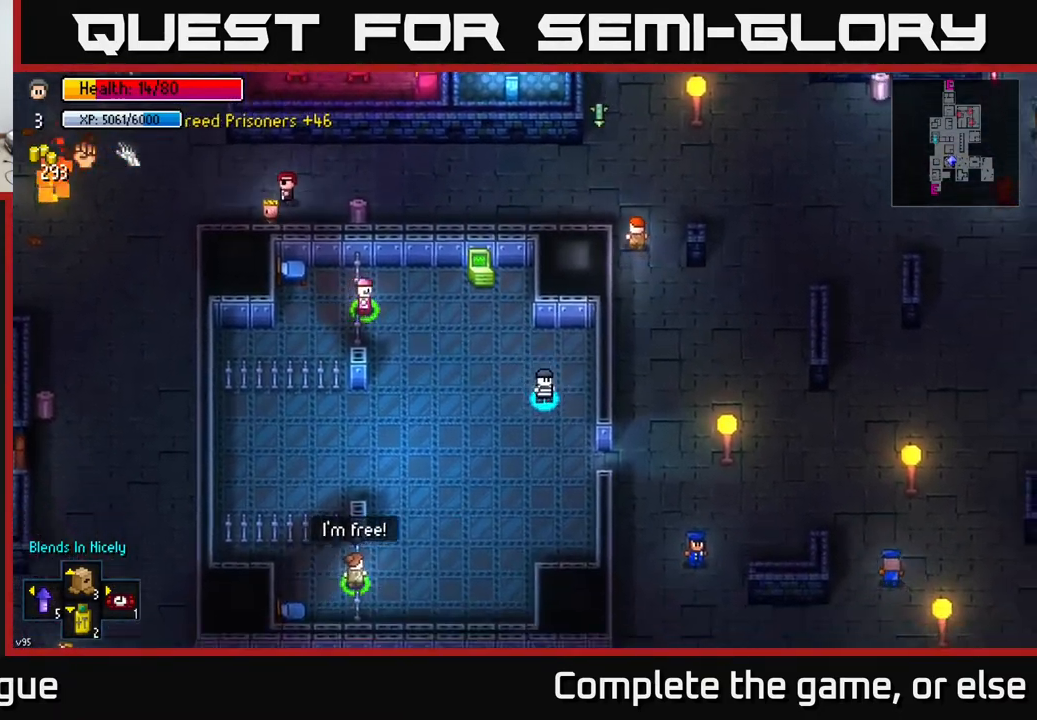
{"buttons": [], "left_stick": "right", "right_stick": "center", "events": [[333, "left_stick", "right"]]}
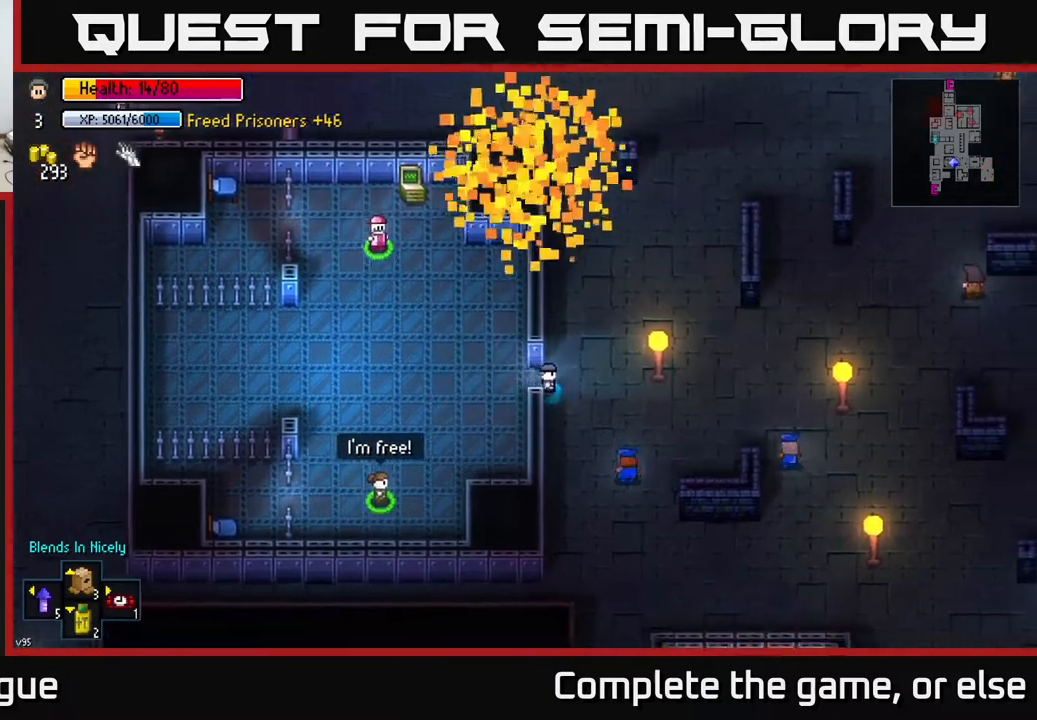
{"buttons": [], "left_stick": "up-right", "right_stick": "center", "events": [[283, "left_stick", "up-right"]]}
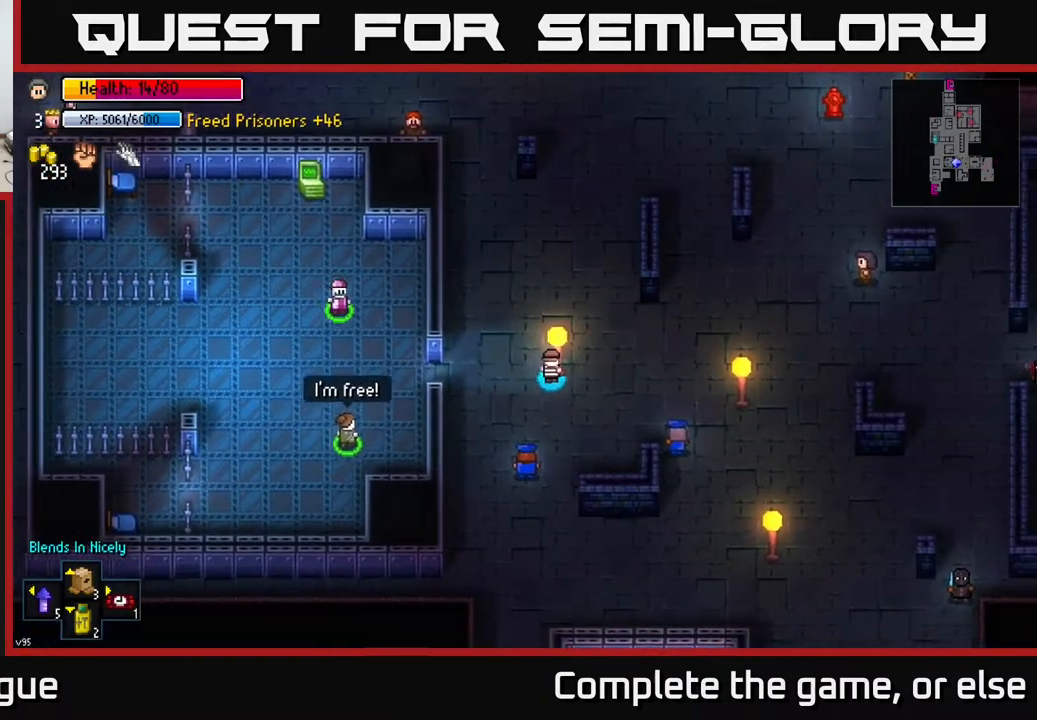
{"buttons": [], "left_stick": "up", "right_stick": "up", "events": [[200, "right_stick", "up"], [267, "left_stick", "up"]]}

________

- _Directions_: What lines in the listing include the string "center"? Copy them out.

- _Solved problem_:
{"buttons": [], "left_stick": "right", "right_stick": "center", "events": [[333, "left_stick", "right"]]}
{"buttons": [], "left_stick": "up-right", "right_stick": "center", "events": [[283, "left_stick", "up-right"]]}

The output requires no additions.